敵の兵は、未だ一町余の下にいた。そして、立木の蔭、田の畔《あぜ》、百姓家の壁に隠れて、白い煙を、上げているだけであった。
近藤は、墨染で、肩を撃たれた事を思出した。小さい、あんな鼻糞のようなものが、一つ当ると、死ぬなど、考えられなかった。二十年、三十年と研究練磨してきた天然理心流の奥伝よりも鋭く人を倒す弾丸――小さい円い丸《たま》――それが、百姓兵の、芋侍にもたれて、三日、五日稽古すると、こうして、近藤が、この木の蔭にいても、何《ど》うする事も――手も足も出無いように――
(馬鹿らしい)
と、思ったが、同時に、恐怖に似たものと、絶望とを感じた。土方は、堡塁の所から、首だけ出して、何か叫んでいた。
「あっ、敵が、敵が――」
一人が叫んで、立上った。兵の首が、一斉に、その方を振向いた。山の側面に、ちらちら敵の白襷が見えて、ぽつぽつと、白煙が立ち、小さい音がした。近藤は前には立木があるが、後方に援護物が無いと思うと
「退却っ、あすこまで――」
と、叫んで、一番に走り出した。ぴゅーんと、音がすると、一寸首をすくめた。
八
「出たら、撃たれるったら」
金千代が竜作の頭を押えた。
「然し、誰も撃たれてやしない」
「そりゃ、引込んでいるからだ」
「近づかないで、戦争するなんて、戦争じゃない。薩長の奴らは、命が惜しいもんだから、なるべく、近寄らずに威嚇《おど》かそうとしている、彼等――」
と、云った時、昨夜、総がかりで作った関門に、煙が立って、炸裂した音が轟くと、門は傾いて、片方の柱が半分無くなっていた。人々は
「あっ」
と、叫んで、半分起上りかけた。初めて、大砲の恐ろしい威力を見、自分らが十人で、百人を支えうると感じた所が、眼に見えない力で、へし折られたのを見ると、すぐ次の瞬間、自分らの命も、もっともろく、消えるだろうと思った。
「退却」
という声が聞えた。
「退却、金千代っ」
竜作が立上った。
「退却?」
金千代が竜作の顔を見て、立上ろうとすると、近藤が走ってきた。
「退却ですか」
金千代が突立った。近藤が、頷いて金千代の顔をみると額から血が噴出して、たらたらと、頬から、唇へかかった。金千代は
「ああ――当った――やられた」
と、呟いて、眼を閉じた。竜作が
「やられた、弾丸《たま》に当った」
近藤は、自分の撃たれた時には、判らなかったが、すぐ眼の前で、他人の撃たれるのを見ると、すぐ
(準備を仕直して、もう一戦だ。このままでは戦えぬ)
と思った。口惜しさと、焦燥と、憤怒とで眼は輝いていたが
「土方っ、退却っ」
と、怒鳴って、手を振った。刀をさしているのが、馬鹿馬鹿しいようだった。二三十年無駄にしたような気になった。土方の方が俺より利口だと思った。
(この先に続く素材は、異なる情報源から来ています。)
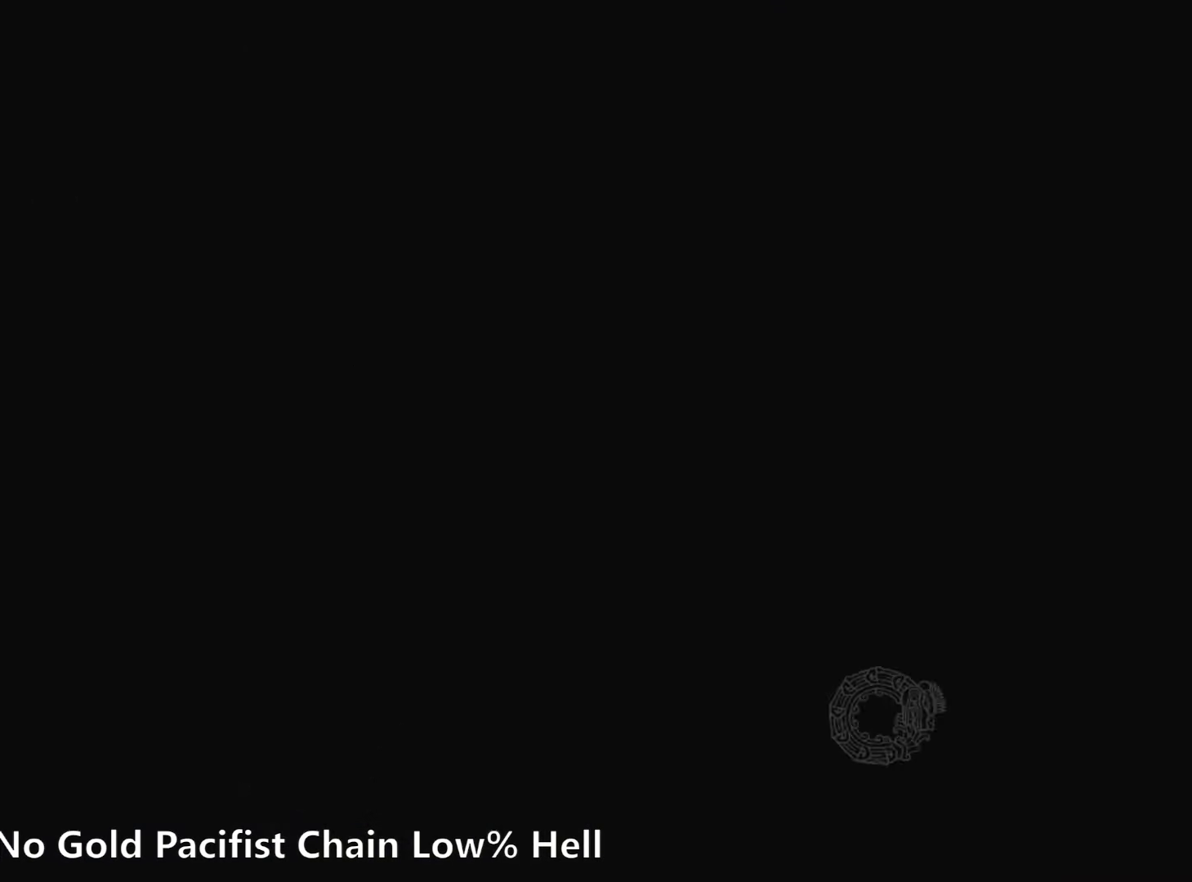
{"keys": [], "events": []}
一寸振向くと、敵は、未だ、隠れたままで射撃していた。そして空に耳許に、頭上に、弾丸の唸りが響いていて、立木へ、土地へ、砂嚢へ、ぶすっぶすっと時々弾丸が当った。
(こんな物で、死ぬ?――そんな)
と、思って金千代を見ると、口を開けて、両手をだらりと、友人の膝の両側へ垂れていた。
「捨てておけ、馬鹿っ」
近藤は、弾丸に当って死んだ奴に、反感をもった。何うかしていやがると思った。
金千代は額から全身へ、灼《あつ》い細いものが突刺したと感じると、すぐ、半分意識が無くなった。その半分の意識で
(俺はとうとう弾丸という奴をくったな)
と思った。
(だが、斬られるよりは痛くない。暗い、暗い、――竜作、もっと大きい声で――暗くて、大地が下へ落ちて行く、もっと、しっかり俺の手を握りしめてくれ――咽喉が渇いた――竜作――黙っていないで何か云ってくれ。俺は死ぬらしい――)
竜作は立とうとして、すぐ腹這いになった。そして、誰も見ていないのが判ると、そのまま四つ這で、周章てて、凹地《くぼち》の所まで走った。
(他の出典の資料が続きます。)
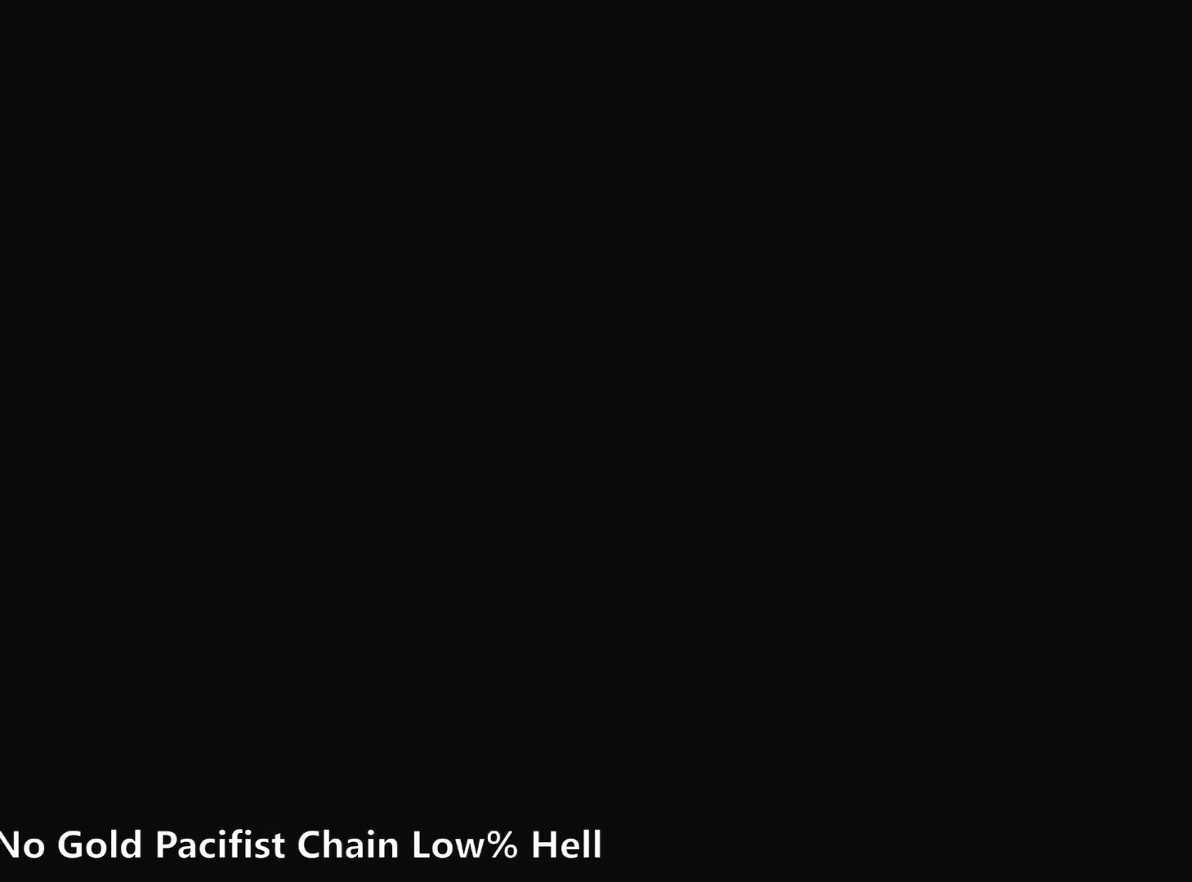
{"keys": [], "events": []}
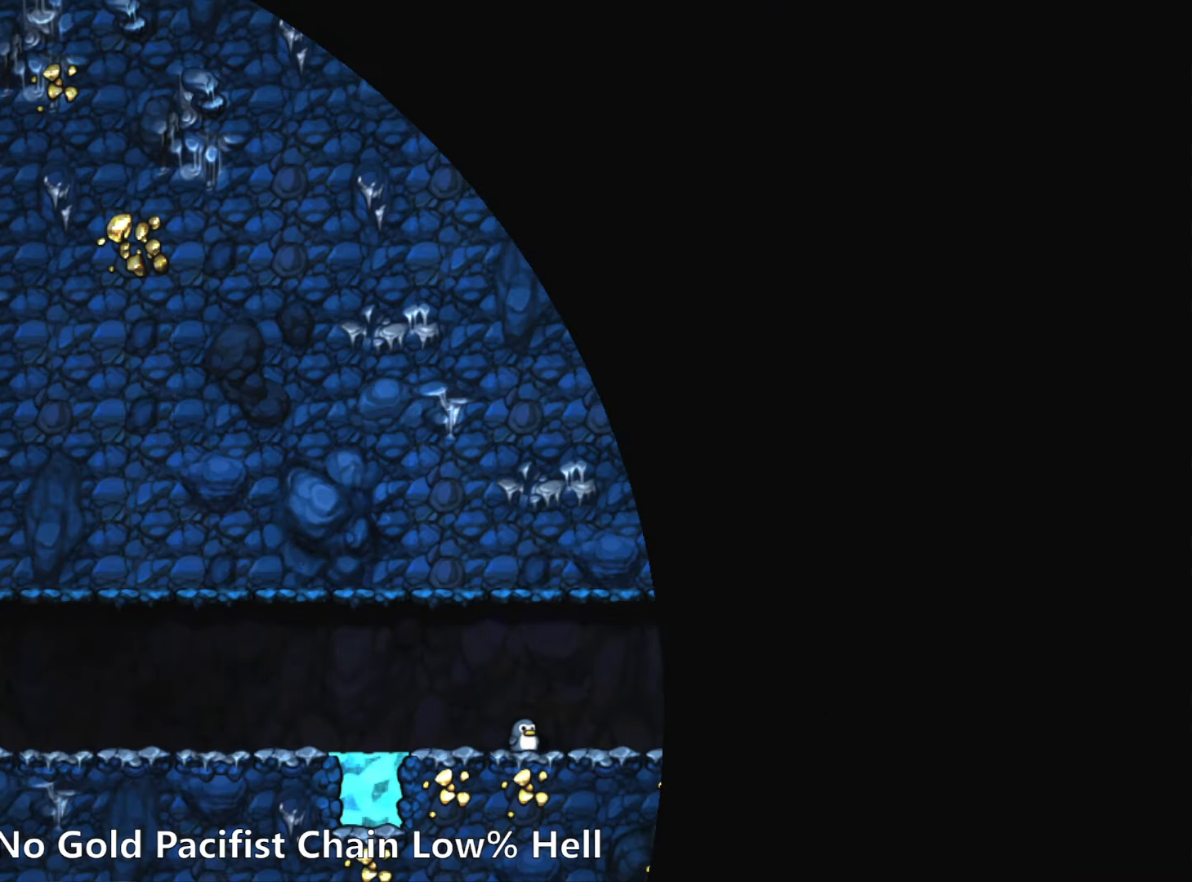
{"keys": ["z"], "events": [[100, "z", "down"]]}
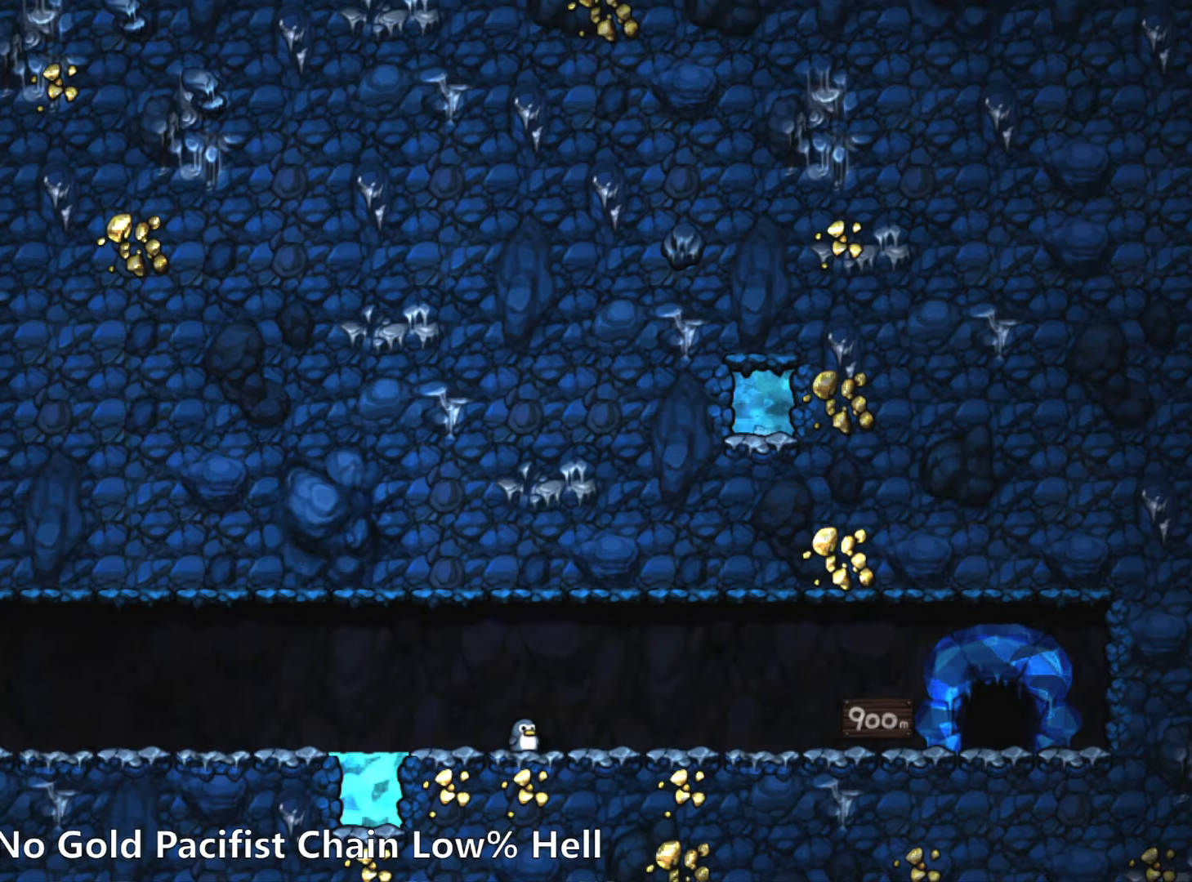
{"keys": ["z"], "events": []}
勇は、後方に繋いであった馬の所へ行って、手綱を解いていた。丁度その時、谷干城《たにかんじょう》と、片岡健吉とが、先頭に刀を振って、走出してきた所であった。二三人の味方が、その方へ走っていた。勇は行こうかとも思ったが、何んだか馬鹿らしかった。というよりも撃たれたような気がした。
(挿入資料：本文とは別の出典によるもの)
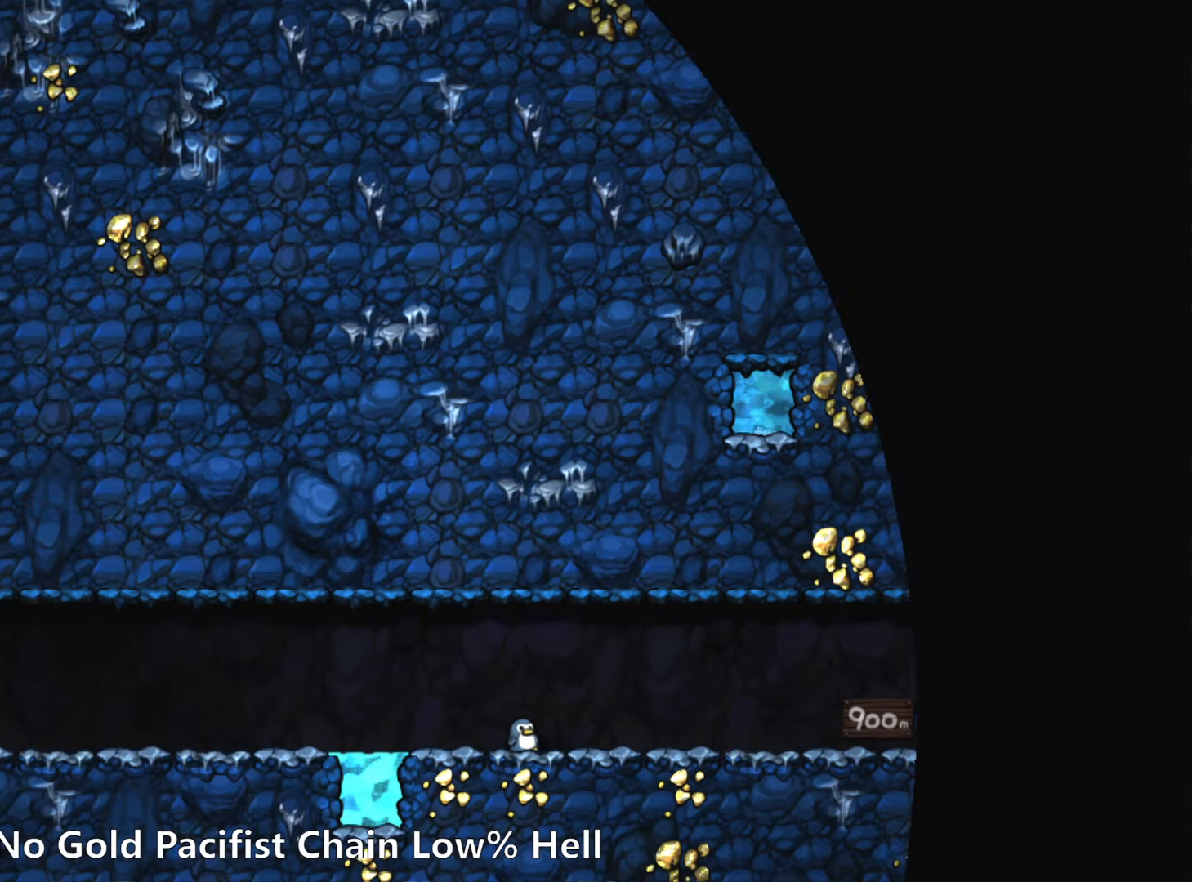
{"keys": [], "events": [[134, "z", "up"]]}
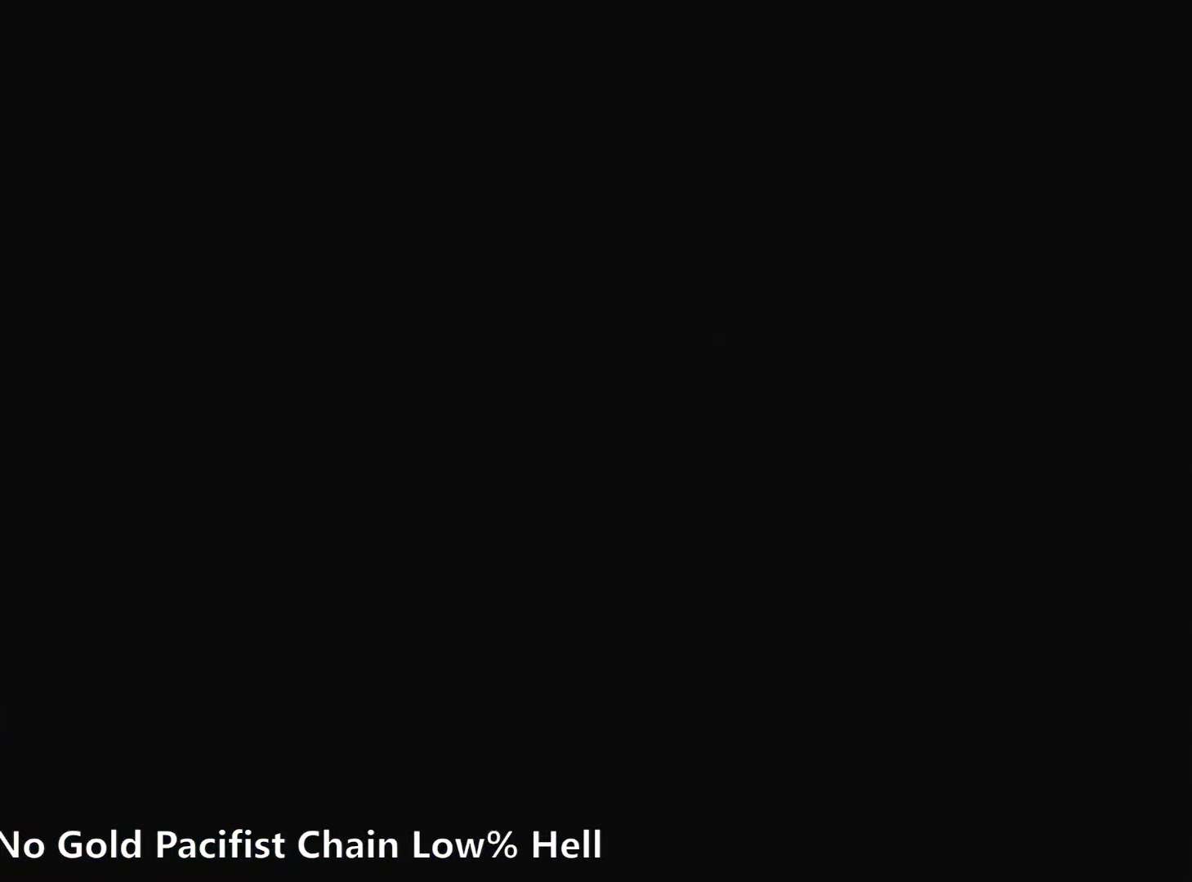
{"keys": [], "events": []}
(今夜考えてみよう。俺は三十余年、剣術を稽古した。その俺より、百姓の鉄砲の方が効能がある。これは考え無くてはならぬ事だ)
勇は馬に乗った。そして真先に退却すると同時に、甲陽鎮撫隊は総崩れになって、吾勝ちに山を走り登りかけた。
竜作は、躓《つまず》いたり、滑ったりしながら、なるべく街道へ一直線に到着しようと、手を、頬を、笹にいばらに傷つけつつ、掻《か》き上った。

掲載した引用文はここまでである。